__Exercise details__
For each entry, restate it word for word while omitting any image it holds.

[Opening Supplied entries section]

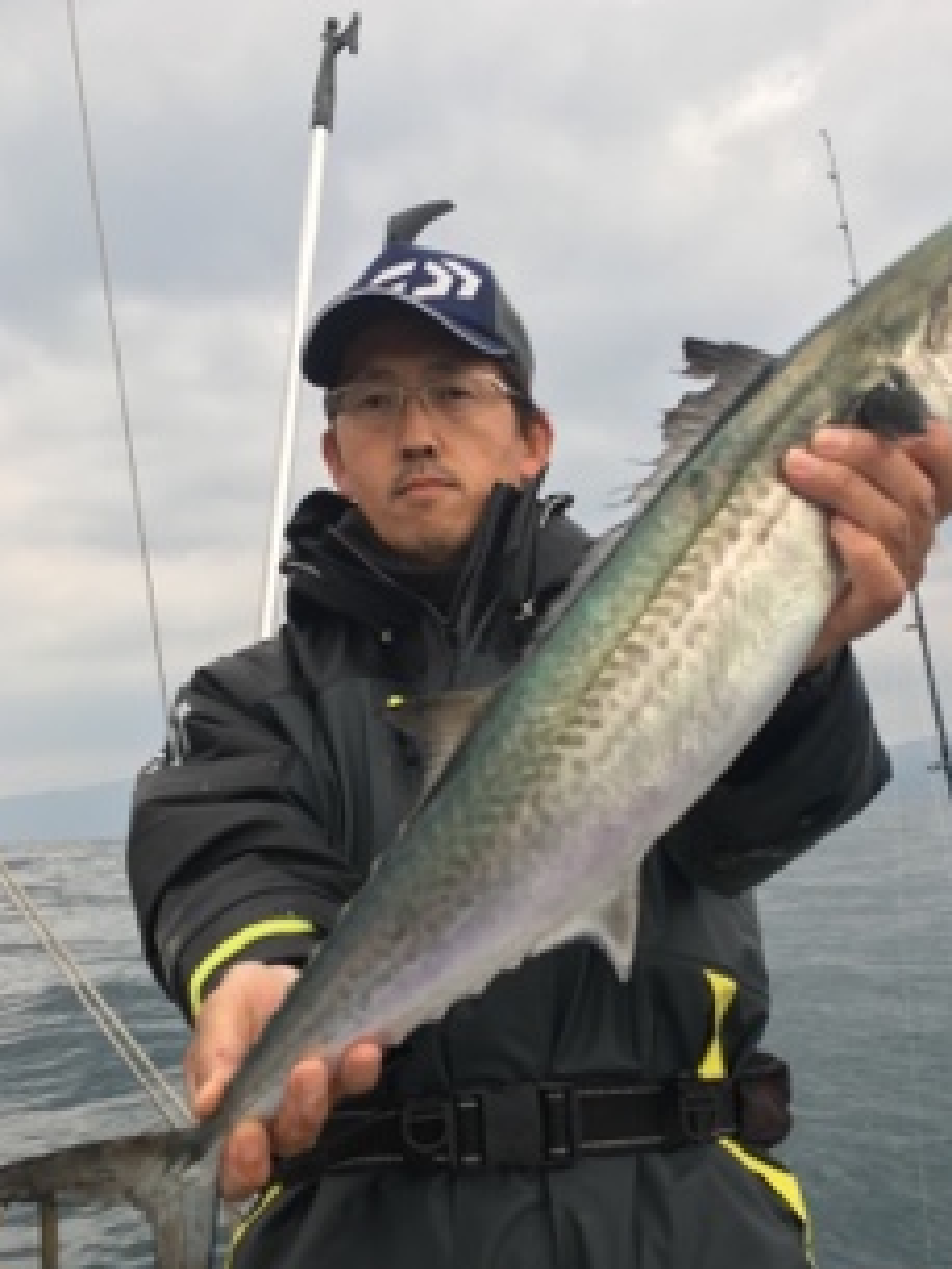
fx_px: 1392
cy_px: 799
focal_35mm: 38
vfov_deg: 48.5
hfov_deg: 37.5
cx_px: 590
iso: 40
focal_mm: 4.15
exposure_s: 1/120
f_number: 2.2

[Closing Supplied entries section]

__Answer for the task__
fx_px: 1392
cy_px: 799
focal_35mm: 38
vfov_deg: 48.5
hfov_deg: 37.5
cx_px: 590
iso: 40
focal_mm: 4.15
exposure_s: 1/120
f_number: 2.2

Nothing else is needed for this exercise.